# Assumed position

Every now and then I receive a call from some soul who wants to learn celestial navigation. I don't usually teach the practice, but the theory is essential to understanding how it all works. Once we begin a course of instruction, I expect they will stay the course until they “get it.” This could be an arduous process both for teacher and student for any number of reasons.

My teaching usually begins simply with graphic representations of the celestial bodies’ geographical position (GP). I use globes and laser pens, and all sorts of visual aids so that the student understands what we are solving for: the distance and bearing (azimuth), from the observer to the GP of the celestial object. Usually that goes pretty easily and it is not too long before those visual representations are connected to the numbers for GHA and declination in the Nautical Almanac. I want the scholars to see the connection between what we are discussing and the numbers.

“See?” I say. “The GHA of the sun is changing 15 degrees every hour. That makes sense, right? We have the apparent sun moving around the earth, a sphere of 360 degrees every hour.”

And so on. Most everybody understands that and a great smile lights up their face and the numbers correspond to what I have been saying. All is well and golden until we begin discussing the entering arguments and sight reduction tables.

“We need,” I say, “three things: the declination, the assumed latitude and the LHA in a whole number of degrees, no minutes or tenths.”

“Okay,” I continue. “The formula states that in west longitude LHA equals the difference between the GHA and the longitude, okay?”

More nodding.

“But,” I add — and this is where tempers flare and voices rise — “we have to assume a longitude based on our dead reckoning longitude that, when subtracted from the GHA, gives us a whole number of degrees.”

Silence. What? Huh?

At this point we have entered into the realm of the Sisyphean challenge that every student has to overcome if they want to understand the process. It is usually about this time that more coffee has to be made and a break is called for — a smoke on the front porch, if necessary.

It does seem for the acolyte that the concept of the assumed position is the bar that keeps many students from entering the holy ground of understanding.

I explain, once tempers have calmed, that if they use a celestial calculator or computer, the concept of the assumed position is not necessary to understand, as they can enter the DR position and get the GHA from their electronics. But if they want to be old school, they need to understand the concept of the assumed position.

The idea of the assumed position is one of the two most important foundation blocks in the way that modern navigation is practiced. The other is the Sumner Line of Position. Briefly then: Captain Sumner in 1837 discovered that by taking a series of sights and using different latitudes that the position of the celestial object was at right angles to his bearing line — a very important discovery, and even now when we plot a line of position we utilize that premise. That discovery made the solution of finding out where mariners were much easier, though still not simple. Captain Sumner came up with the idea of circles of equal altitude and that a line of equal altitudes is actually a line of position that is at right angles of bearing to the celestial object.
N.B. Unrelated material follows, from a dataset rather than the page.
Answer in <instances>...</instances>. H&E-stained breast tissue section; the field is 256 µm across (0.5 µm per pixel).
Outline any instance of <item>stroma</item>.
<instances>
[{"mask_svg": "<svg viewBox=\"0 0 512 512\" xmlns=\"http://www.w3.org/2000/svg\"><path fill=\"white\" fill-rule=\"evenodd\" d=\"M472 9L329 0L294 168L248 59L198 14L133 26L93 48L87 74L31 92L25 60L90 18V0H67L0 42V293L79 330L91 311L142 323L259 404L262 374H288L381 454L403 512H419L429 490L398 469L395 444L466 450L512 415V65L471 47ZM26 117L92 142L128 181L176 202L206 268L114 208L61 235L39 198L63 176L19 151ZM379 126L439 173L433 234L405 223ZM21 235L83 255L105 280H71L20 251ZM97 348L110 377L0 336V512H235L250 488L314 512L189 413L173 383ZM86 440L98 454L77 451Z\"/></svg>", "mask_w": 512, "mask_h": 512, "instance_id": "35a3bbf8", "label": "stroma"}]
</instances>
It took the Frenchman Marcq Saint-Hilaire to perfect what Captain Sumner had begun. In the 1870s he developed what he called the “methode du point rapproche,” or the method of finding that position which is closest to the true position. We know this now as the standard intercept method that every navigator uses. It is the method by which we solve celestial navigation problems graphically. Simply put, Saint-Hilaire said that we should assume a position close to our DR. This position would yield a calculated altitude (Hc) that would correspond to that position. Then what we do is use the difference between this calculated altitude (Hc) and our observable altitude (Ho), subtracting one from the other to find out if we are closer or further away from the celestial object.

This method uses a difference between an estimated or an assumed position and the observed position as based on the difference between the HC and HO, where HC is the calculated altitude and HO is the observed altitude. From this development sight reduction tables evolved into a tabular form that pre-computed the ZN and the HC. These tables calculate what the bearing and altitude would be from an assumed position. The entering arguments have already been stated: a whole number of degrees of latitude and a longitude that when subtracted from the GHA gives a whole number of degrees to yield the HLA.

The methods we use now — specifically, HO249, which is my preferred method — are the descendants of Dreisonstock, HO208, HO204, HO214 (which morphed into HO229) and, of course, the air reduction tables of HO249. Anyway, as I was saying at the beginning of this, if the student cannot grasp why we use an assumed position in order to find out where we are not and if the teacher cannot explain this, then all progress ceases. Hands are shaken, goodbyes said, and that’s that. But if — and it sometimes happens — the student persists and the teacher is clever enough, then this concept is understood and in no time at all the completed process of solving a sight can be done and we all live happily ever after.